As a newcomer to UWT, I’m al­ready incredibly proud to call myself a Husky. Yet, there seems to be an unspoken prejudice in higher educa­tion. A friend who still goes to high school recently asked me the following question: “At UWT, are you surround­ed by people who are like, 40 or 50?”

The malignant and offensive nature of that question left me in an awkward position. I didn’t quite know how to respond because while the insult wasn’t directed at me personally, I still found it to be hurtful to my fellow Huskies. In the meantime, it brings to light the issue of stereotypes against older adults who attend college.
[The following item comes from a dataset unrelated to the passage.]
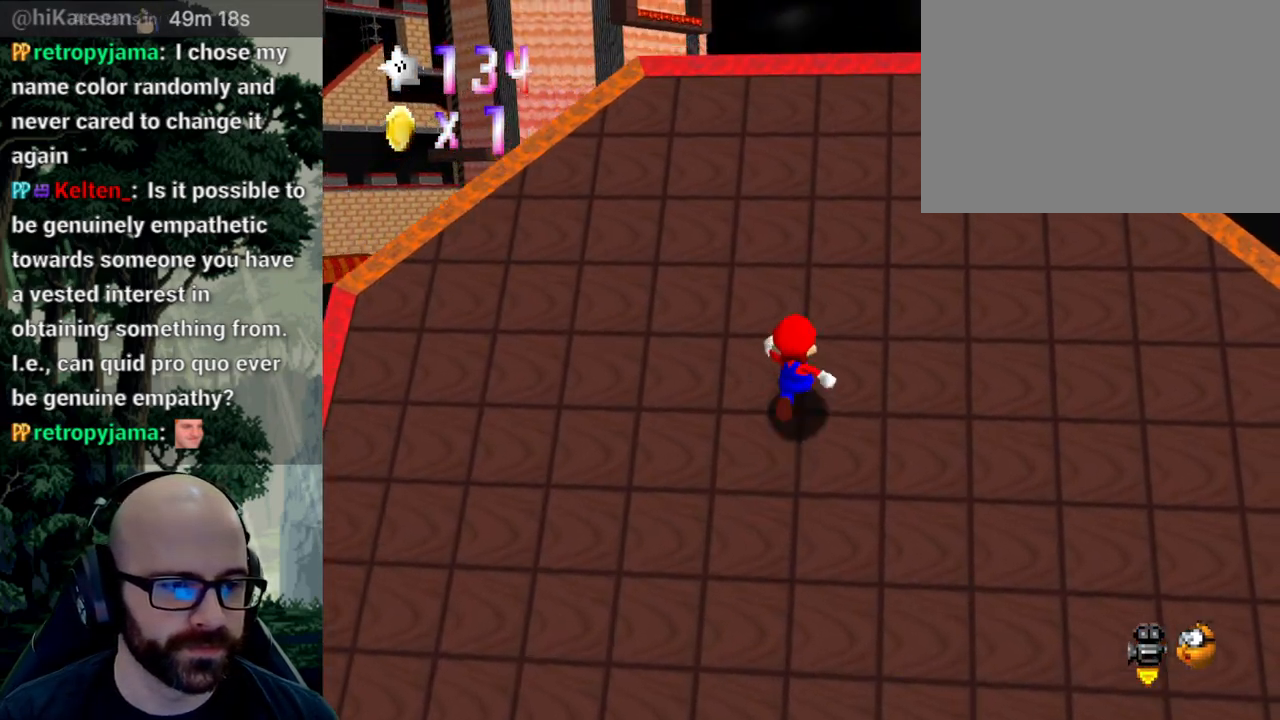
{"dt_ms": 500, "buttons": ["A", "X"], "left_stick": "up", "right_stick": "down"}
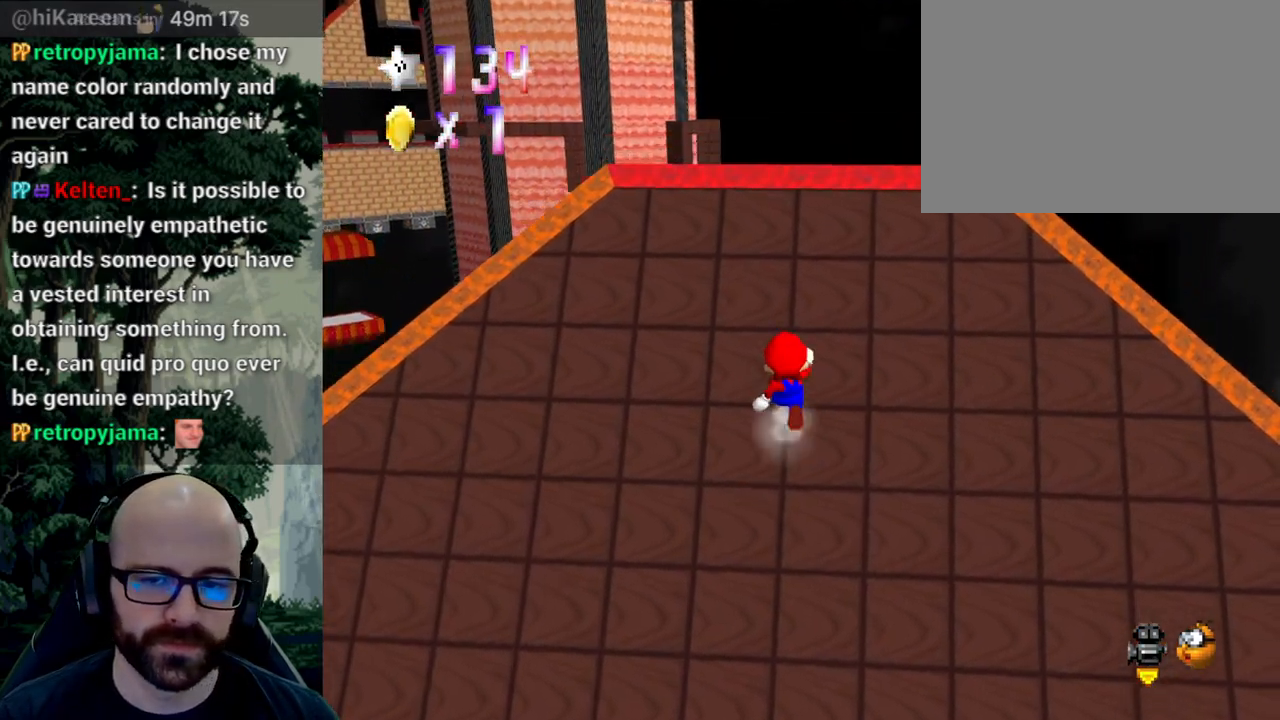
{"dt_ms": 1000, "buttons": ["A", "X"], "left_stick": "up", "right_stick": "down"}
College is among one of the most diverse places I have ever been a part of in terms of ethnicities, nationalities, and ages. In high school, I called all of my fellow classmates my peers be­cause we came from similar back­grounds and grew up in the same time period. Yet, here at the UWT, that’s no longer the case.

In one of my classes, I sat next to a gentleman who has been a father for several years. In the library, I shared a table with a lady who was old enough to be my mom. At the gym, I worked out with a tall man who once served in our military. In the hallway, I walked side-by-side with a kind wom­an who already has several grandchil­dren.

This is what moves me, inspires me, and allows me to enjoy deep, meaningful conversations. A lot of these older students have much more life experience than I do. They’ve seen more than I have. And while they may have more financial and family re­sponsibilities than I do, they still have the willingness to share their life les­sons with me. But perhaps most re­markably, they still have the willing­ness to put themselves in a place that is considered to belong to the young exclusively.

What makes the UWT exception­al is that we have got a great number of students who are returning to school after years of being away, whether they be military personnel or professionals working towards ex­panding their career. Many of them work full-time jobs, commute long distances, or have children to take care of.

So, why are they here? They are here because they understand that when times change, so must they. They understand that they are in the midst of a fast-paced world and that in order to keep up, they must adapt. It’s sink or swim.

No matter how old we are, learning is a never-ending journey. Don’t judge a student by how old he or she is. Don’t say that a grandma can’t be one of us here at college. Don’t say that a dad can’t be part of our educational insti­tution. They have come so far and accomplished so much, and they don’t deserve to be judged for it.

The bottom line is that your age should never be a factor when it comes to overcoming obstacles and acquiring new skill sets.